O japonês de 50 anos admitiu a fraude através de um comunicado, na quarta-feira, e a reação do verdadeiro autor não se fez esperar. Segundo a BBC, Takashi Niigaki diz que compõe para Samuragochi desde 1996 e que a história de que este é completamente surdo desde os 35 anos de idade é uma invenção destinada a mitificar a sua figura.

«Eu tinha a noção que o senhor Samuragochi estava a enganar o mundo ao publicar as "suas" obras. Porém, acabei por compor música para ele tal como me pedia. Desta forma, eu fui cúmplice dele», afirmou Niigaki em conferência de imprensa.

«Não dei por nenhuns sinais de que ele não conseguia ouvir. De início, ele fez de conta que estava a perder a audição, mas acabou por deixar de o fazer, eventualmente», revelou o «compositor fantasma», que passa agora a ser o autor oficial das principais composições anteriormente atribuídas a Samuragochi.

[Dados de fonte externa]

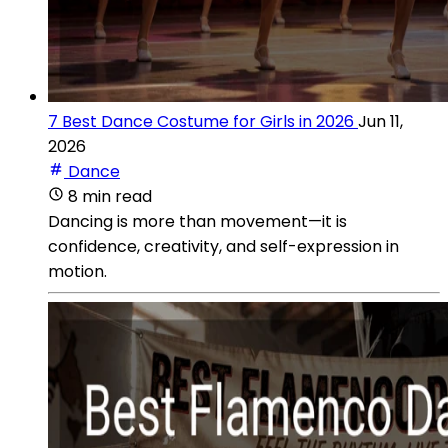
7 Best Dance Costume for Girls in 2026
Jun 11,
2026
Dance
8 min read
Dancing is more than movement—it is
confidence, creativity, and self-expression in
motion.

Mamoru Samuragochi começou por ganhar reconhecimento pelo trabalho nas bandas-sonoras dos videojogos «Resident Evil» e «Onimusha» durante a segunda metade da década de 1990. Em 2003, lançou uma das suas composições mais aclamadas, a «Sinfonia nº1 Hiroshima», em homenagem às vítimas da bomba atómica em 1945. Obras cujo mérito vai agora todo para Takashi Niigaki.

O pedido de desculpas de Samuragochi, que se diz «profundamente desolado por desapontar os fãs», de pouco servirá ao falso «Beethoven japonês». As lojas japonesas deixaram de vender os seus discos e toda a história faz lembrar um outro caso de fraude que abalou o mundo da música no início dos anos 90, quando foi revelado que os Milli Vanilli, vencedores de um Grammy, não sabiam cantar e recorriam ao «playback» em todas as atuações ao vivo.